--- START ---

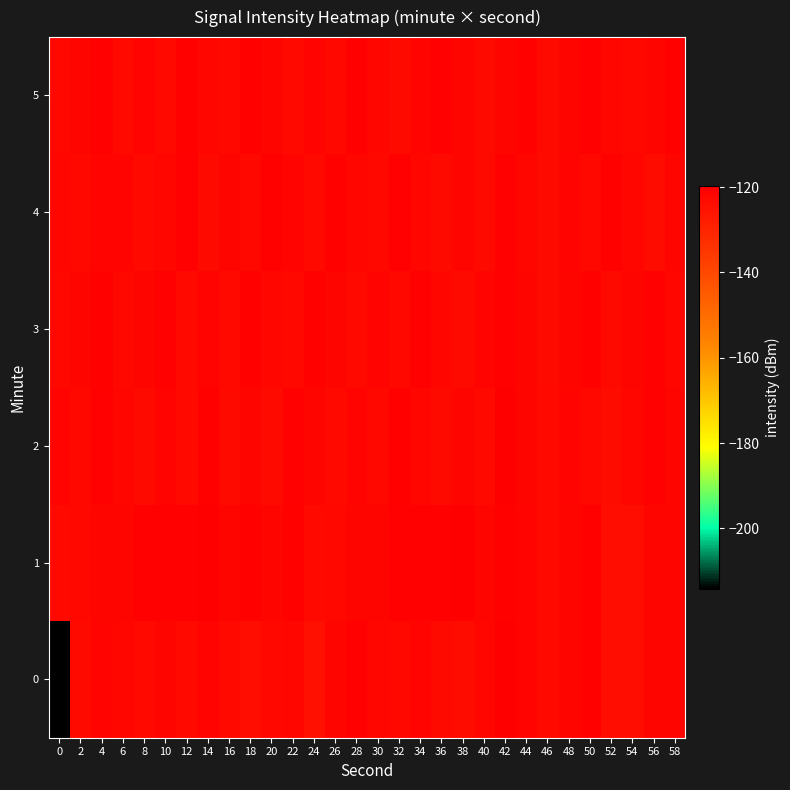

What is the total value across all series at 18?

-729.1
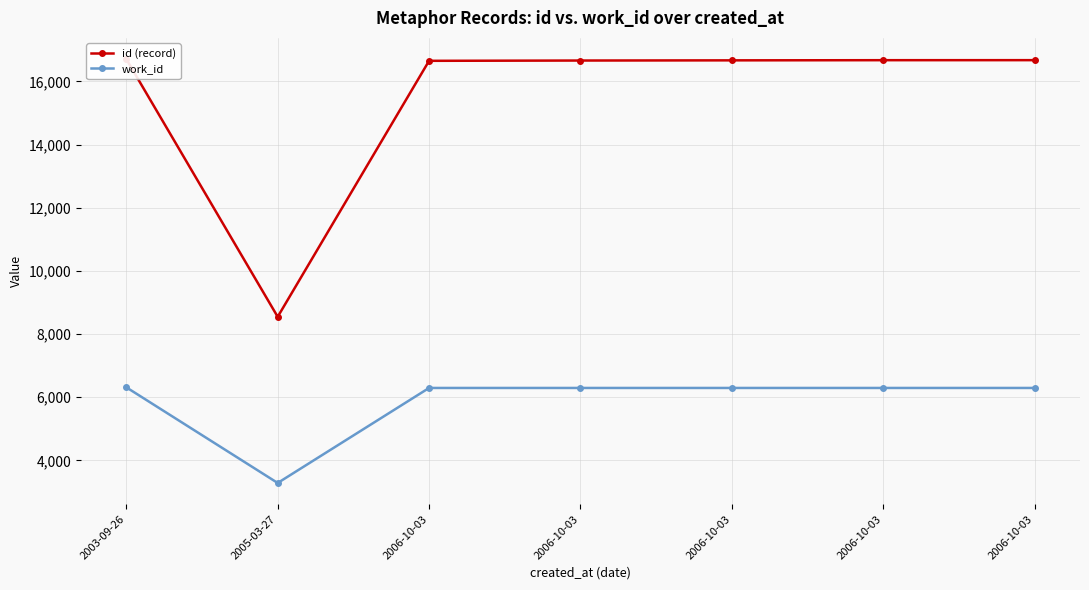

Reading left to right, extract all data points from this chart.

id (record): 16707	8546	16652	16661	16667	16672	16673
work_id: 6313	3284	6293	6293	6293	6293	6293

--- END ---
--- START ---

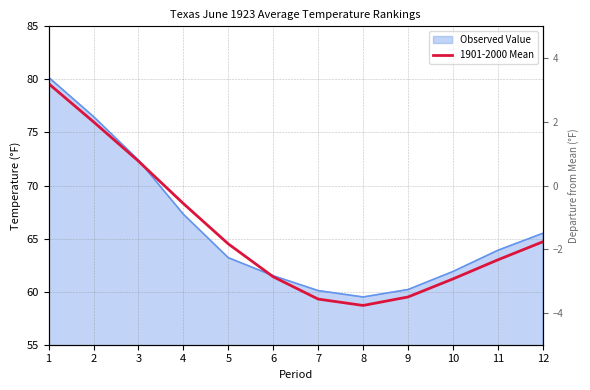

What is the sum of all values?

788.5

--- END ---
--- START ---

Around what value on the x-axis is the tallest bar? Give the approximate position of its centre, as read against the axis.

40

--- END ---

* [Exercise directions]:
Copy the records again, word for word, starting at the line containing "What is the total" and stopping after the line containing "Reading left to". Leave out the pictures.

* [Reply to the exercise]:
What is the total value across all series at 18?

-729.1

Reading left to right, extract all data points from this chart.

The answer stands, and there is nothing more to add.